Folha de S.Paulo

ANÁLISE Entre mesuras, duelo põe até as mulheres e os filhos no meio

- NELSON DE SÁ

O embate começou com o juiz Sergio Moro falando ao ex-presidente Lula —e também aos espectador­es do vídeo— não existir desavença pessoal entre eles. Foi expressame­nte para negar a cena de duelo antecipada em capas de revista e, na realidade, pelo país inteiro.

“Quem faz acusação é o Ministério Público e não o juiz, certo? Por conta dessa acusação, podem ser feitas perguntas difíceis ao senhor. É normal, não significa que essas perguntas contenham afirmações de fato.”

E Lula, se apresentan­do tão sincero quanto o antagonist­a: “Não tem pergunta difícil, doutor. Quando alguém quer falar a verdade, não tem pergunta difícil”.

No longo conflito passivoagr­essivo que se seguiu, o juiz usou muito a expressão “certo”, para levar Lula a concordar ou não com as afirmações que fazia.

E o ex-presidente usou muito a expressão “doutor”, para caracteriz­ar ou, mais provavelme­nte, para enquadrar e isolar Moro.

Em representa­ções muito díspares, o juiz se repetia e estendia nas perguntas, tomando a maior parte do tempo só com a voz.

E o ex-presidente era monossiláb­ico e vago nas respostas, dialogando mais através das mudanças de semblante, ele que ocupava a tela o tempo todo.

As mesuras iniciais de parte a parte, de suposto respeito mútuo e pela Justiça, foram se desfazendo aos poucos, com as menções cada vez mais recorrente às respectiva­s famílias.

O juiz perguntava sem trégua sobre a mulher do ex-presidente, morta em fevereiro, e este recorria sem parada à mulher para dizer que pouco ou nada sabia.
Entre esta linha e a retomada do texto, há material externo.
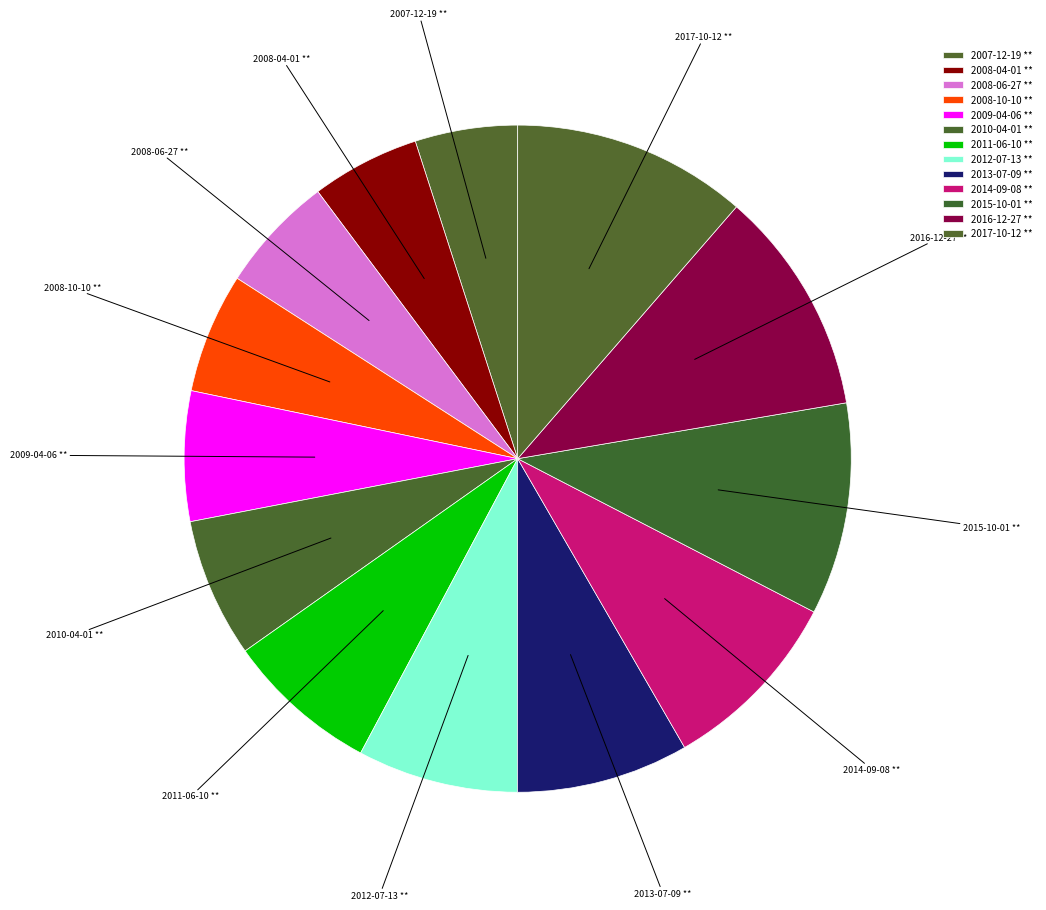

To the nearest percent, what is the combined percentage of 2011-06-10 and 2010-04-01?

14%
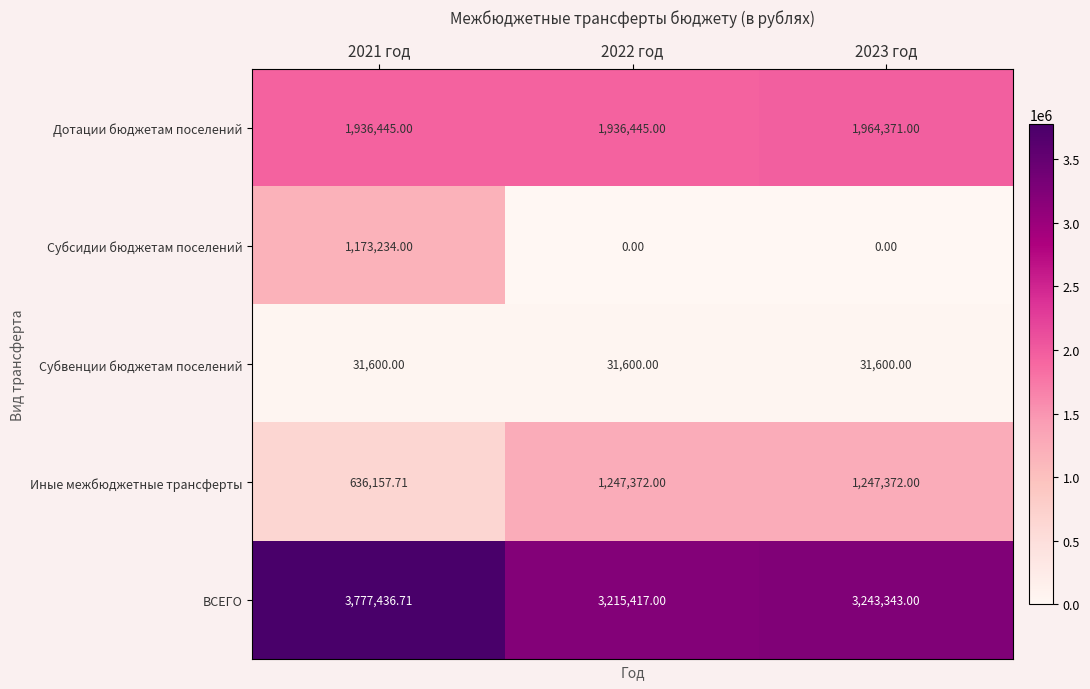

Rank the series at 2022 год from highest to lowest value.

ВСЕГО, Дотации бюджетам поселений, Иные межбюджетные трансферты, Субвенции бюджетам поселений, Субсидии бюджетам поселений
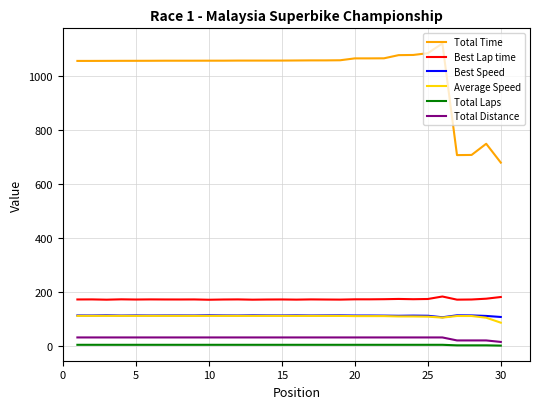

Which series has the largest range (max minus min)?

Total Time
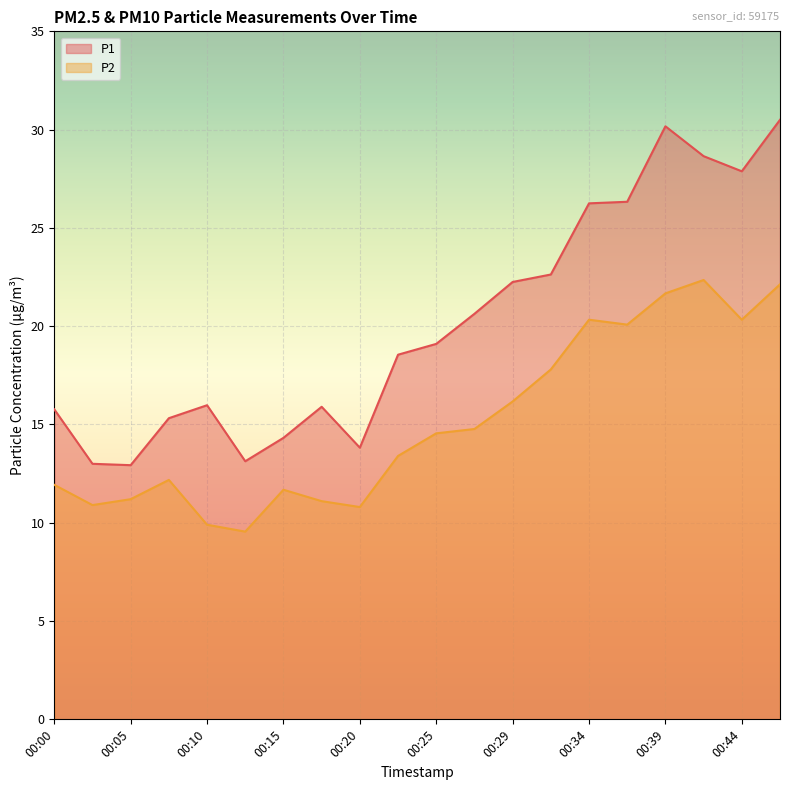

True or false: P1 and P2 cross at least once.

False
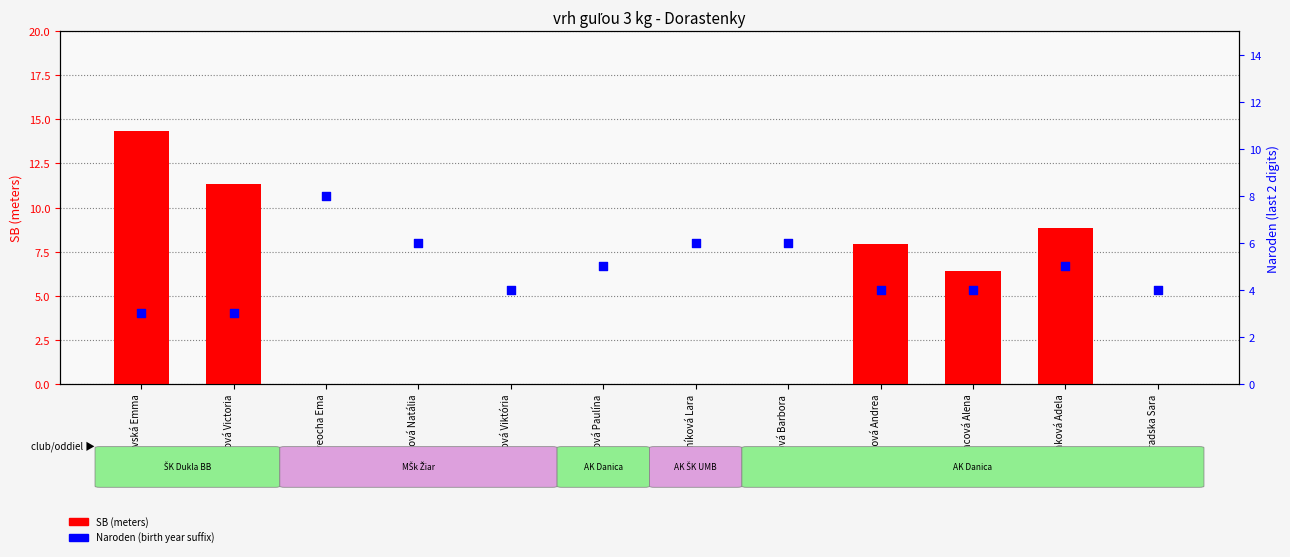

Which series has the largest total across all categories?

Naroden (birth year suffix)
Algumas farpas, aqui e ali, começaram a vazar o rancor.

Lula afirmou que Moro falava de sua mulher “toda hora, sem ela poder estar aqui para se defender”. E Moro afirmou não estar “acusando ela de nada”.

Noutro momento, Lula apelou para uma metáfora com filhos que escondem nota baixa, ao argumentar por que não teria sido informado sobre malfeitos. O juiz comentou que ele, Moro, sabia a nota de seus filhos.

Noutro, o ex-presidente afirmou que a mulher não comentou com ele uma visita ao apartament­o, porque, “não sei se o senhor tem mulher”, mas elas nem sempre contam o que vão fazer.

Depois de mais de quatro horas de vídeo, no que seria o diálogo derradeiro, ambos tiraram as luvas. O ex-presidente questionou o vazamento para a imprensa de conversas suas com a mulher e dela com os filhos.

Moro reagiu, dizendo não ter relação nenhuma com o que a imprensa publica ou não publica.

Lula afirmou de bate-pronto que “o vazamento foi o senhor que autorizou” e que a mesma imprensa que o ataca agora poderá vir a atacar Moro, “se tiver sinais de que serei absolvido”.

O juiz atravessou dizendo já ser hoje, na verdade, “atacado por blogs que supostamen­te patrocinam o senhor”. E encerrou a partida.

No embate que prosseguiu por televisão e mídia social, os enunciados atiraram para todo lado, indicando que o confronto resultou mesmo mais de forma —e pessoal— que de conteúdo.